How To Avoid Food Poisoning At Restaurants

In the weeks following the deaths of nine American tourists visiting the Dominican Republic, hundreds of travellers who’ve visited the country have reported their own food poisoning-like symptoms on the website IWasPoisoned.com. Since the start of 2019, over 1600 cases of illness have been reported in total.

“I drank some alcohol from the mini bar and went to sleep around 12:30am,” one reviewer wrote about his experience at the Hard Rock Hotel in Punta Cana – where two of those tourists had stayed.

“I woke up at about 3am violently ill with fever chills vomiting and diarrhoea. I was sick for the rest of the trip from May 7th thru May 11th. I continued to be ill for an additional week after returning home. My wife and I will never go back.”

If you’re ever feeling especially sick after a meal, you should report your case and look up possible others, using IWasPoisoned.com. You can search by city, postcode or restaurant name and find crowd-sourced reports of cases of food poisoning in your area, which might very well confirm your illness.

By reporting your own case, you’ll help others avoid a similar fate than your own. It’s an easy process – just describe your symptoms and provide the restaurant’s name.

As of February 2018, IWasPoisoned.com has collected more than 89,000 reports and receives 150 complaints each day.

On two separate occasions in 2015 and 2017 involving norovirus outbreaks at Chipotle restaurants, IWasPoisoned.com claims to have received several reports of the outbreaks before the chain or health authorities caught on.

Of course, the website isn’t without the potential for misuse in the same way Yelp or TripAdvisor functions; anyone can report a case without being verified (though the website claims to moderate every listing).

For this reason, reviews that don’t offer specifics probably aren’t as reliable and multiple complaints are better than any single report. You should also be aware of the date of some commenters’ trips; in the case of the Dominican Republic complaints, some recent reviewers wrote about trips from years ago, which may or may not be relevant in the case of recent outbreaks.

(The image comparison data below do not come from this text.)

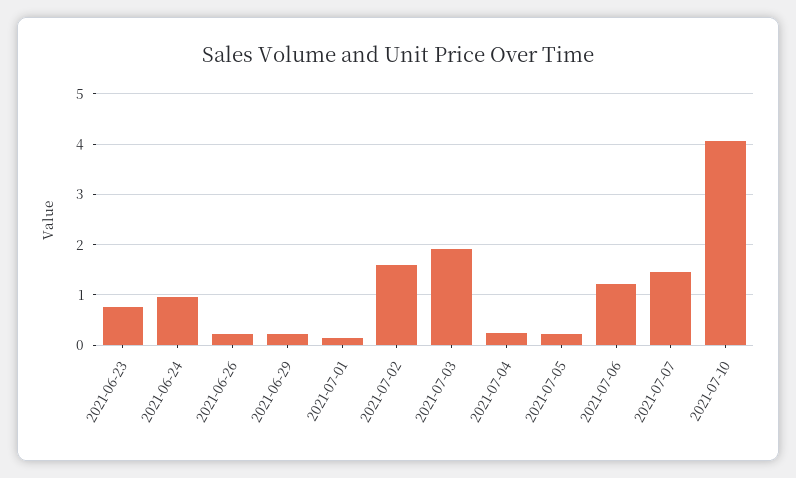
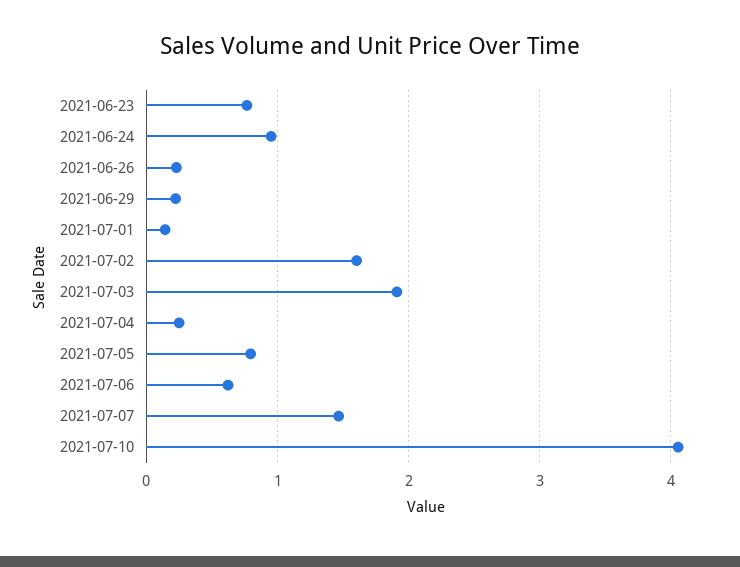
  {
    "2021-06-23": 0.8,
    "2021-06-24": 1,
    "2021-06-26": 0.2,
    "2021-06-29": 0.2,
    "2021-07-01": 0.1,
    "2021-07-02": 1.6,
    "2021-07-03": 1.9,
    "2021-07-04": 0.3,
-   "2021-07-05": 0.2,
+   "2021-07-05": 0.8,
-   "2021-07-06": 1.2,
+   "2021-07-06": 0.6,
    "2021-07-07": 1.5,
    "2021-07-10": 4.1
  }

For those hoping to report a case, it also might be difficult to assess how you got sick. NPR recommends assessing everything you’ve eaten and drank over the last 72 hours (and not landing on a single restaurant as the culprit just yet).

You can also check the Food Safety Information Council’s website to find out how your symptoms match certain food-borne illnesses and what might’ve caused it.

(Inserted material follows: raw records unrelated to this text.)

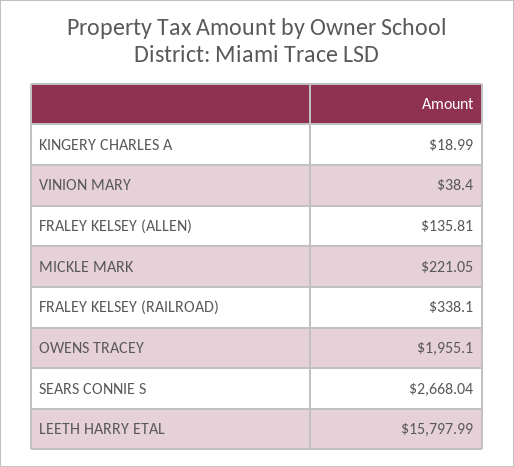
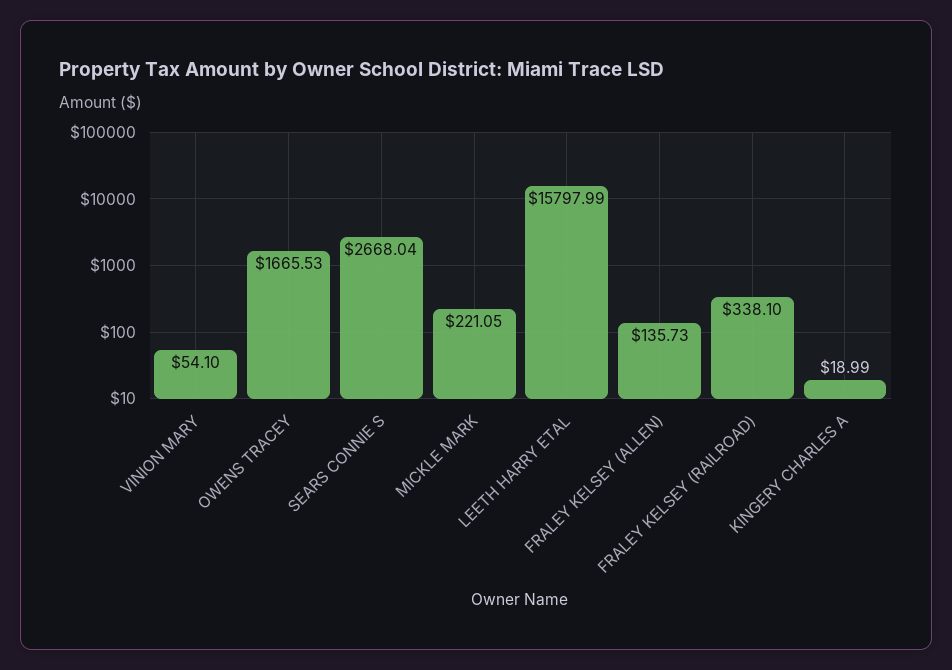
  {
    "KINGERY CHARLES A": 18.99,
-   "VINION MARY": 38.4,
+   "VINION MARY": 54.1,
-   "FRALEY KELSEY (ALLEN)": 135.81,
+   "FRALEY KELSEY (ALLEN)": 135.73,
    "MICKLE MARK": 221.05,
    "FRALEY KELSEY (RAILROAD)": 338.1,
-   "OWENS TRACEY": 1955.1,
+   "OWENS TRACEY": 1665.53,
    "SEARS CONNIE S": 2668.04,
    "LEETH HARRY ETAL": 15797.99
  }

On the other hand, if someone on the website reports having eaten the same dish as you had from the same restaurant and discussing similar symptoms, you might have reason to see a doctor.

At the very least, the website also collects restaurant closure information from a number of health departments, which might also explain your illness. Here’s why the New York Health Department recently closed a restaurant in Williamsburg, Brooklyn, according to its IWasPoisoned entry:

Facility not vermin proof. Harborage or conditions conducive to attracting vermin to the premises and/or allowing vermin to exist. Evidence of mice or live mice present in facility’s food and/or non-food areas.

Filth flies or food/refuse/sewage-associated (FRSA) flies present in facility’s food and/or non-food areas. Filth flies include house flies, little house flies, blow flies, bottle flies, and flesh flies.

So if you happened to have been to this particular restaurant in the U.S. – which was closed just days ago – you now have your explanation.